Des voitures pour hommes
Cette invisibilisation s’étend jusqu’aux dispositifs de sécurité des voitures. Moins souvent impliquées dans les accidents, les femmes ont toutefois 47% de risques supplémentaires d’être sérieusement blessées lorsque cela arrive, 71% d’être légèrement blessées et 17% plus de mourir, rapporte la journaliste. «Et tout cela a à voir avec la conception de la voiture.» Au niveau international, en effet, la plupart des mannequins de crash-test sont encore moulés sur le corps d’un homme d’1,70 m et 76 kilos.

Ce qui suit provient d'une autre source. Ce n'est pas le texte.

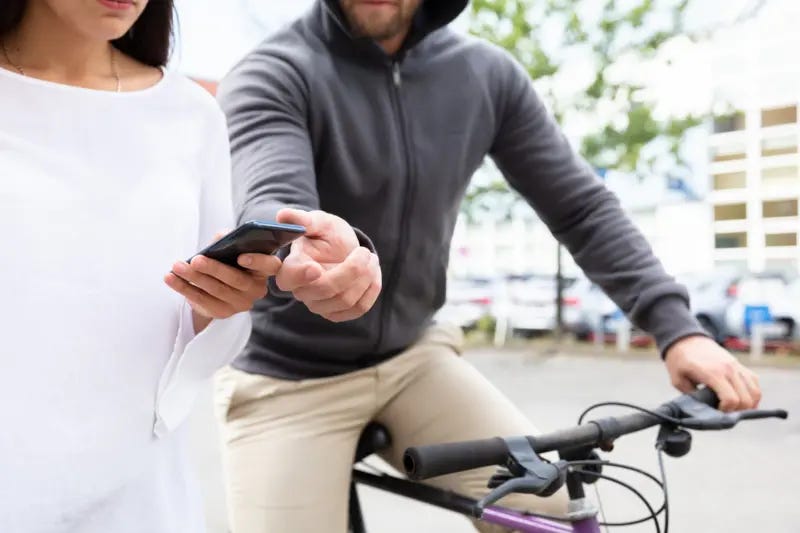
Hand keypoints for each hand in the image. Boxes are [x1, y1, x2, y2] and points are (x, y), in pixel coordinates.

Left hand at [164, 232, 281, 329]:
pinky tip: (171, 279)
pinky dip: (184, 288)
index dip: (257, 261)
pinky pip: (202, 301)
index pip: (270, 265)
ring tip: (177, 266)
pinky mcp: (223, 313)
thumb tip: (221, 236)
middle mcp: (256, 289)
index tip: (240, 256)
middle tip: (196, 260)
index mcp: (263, 269)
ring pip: (216, 290)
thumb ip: (228, 239)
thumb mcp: (230, 248)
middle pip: (236, 280)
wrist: (218, 286)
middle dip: (214, 269)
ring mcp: (241, 303)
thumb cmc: (227, 261)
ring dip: (194, 278)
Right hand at [274, 208, 381, 321]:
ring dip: (365, 277)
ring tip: (370, 257)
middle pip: (326, 290)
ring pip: (345, 300)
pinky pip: (358, 309)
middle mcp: (301, 291)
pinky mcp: (337, 313)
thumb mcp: (318, 222)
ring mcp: (319, 305)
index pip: (289, 278)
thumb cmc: (326, 234)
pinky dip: (371, 289)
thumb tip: (282, 215)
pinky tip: (372, 272)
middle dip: (352, 270)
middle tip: (364, 251)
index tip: (315, 268)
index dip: (301, 276)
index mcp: (291, 268)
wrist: (341, 248)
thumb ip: (303, 219)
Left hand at [664, 335, 760, 411]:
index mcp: (713, 373)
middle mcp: (729, 369)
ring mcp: (737, 366)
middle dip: (737, 411)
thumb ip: (691, 396)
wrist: (686, 340)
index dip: (726, 411)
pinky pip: (755, 383)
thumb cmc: (680, 360)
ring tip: (735, 409)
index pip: (731, 399)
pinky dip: (752, 394)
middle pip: (746, 399)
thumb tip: (703, 409)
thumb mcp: (678, 380)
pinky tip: (742, 400)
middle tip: (725, 412)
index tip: (717, 412)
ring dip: (748, 404)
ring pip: (755, 392)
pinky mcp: (740, 365)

Ce n’est qu’en 2011 que les Etats-Unis ont introduit des mannequins féminins dans les tests de collision, quand un test réglementaire l’exige dans l’Union européenne. Mais des lacunes persistent : le mannequin n’est utilisé que sur le siège passager, ce qui ne permet pas de savoir la manière dont une conductrice serait touchée. D’autant plus que les femmes ne sont souvent pas positionnées de la même manière en raison de leur taille en moyenne plus petite. Caroline Criado-Perez ajoute : «C’est juste un mannequin masculin réduit. […] Mais les femmes ne sont pas des hommes réduits. Nous avons une distribution de masse musculaire différente. Nous avons une densité osseuse inférieure. Il existe des différences dans l’espacement des vertèbres. Même notre corps est différent. Et ces différences sont toutes cruciales en ce qui concerne le taux de blessures dans les accidents de la route.»Comme le note la journaliste, il serait enfin temps de concevoir du matériel pensé pour les femmes.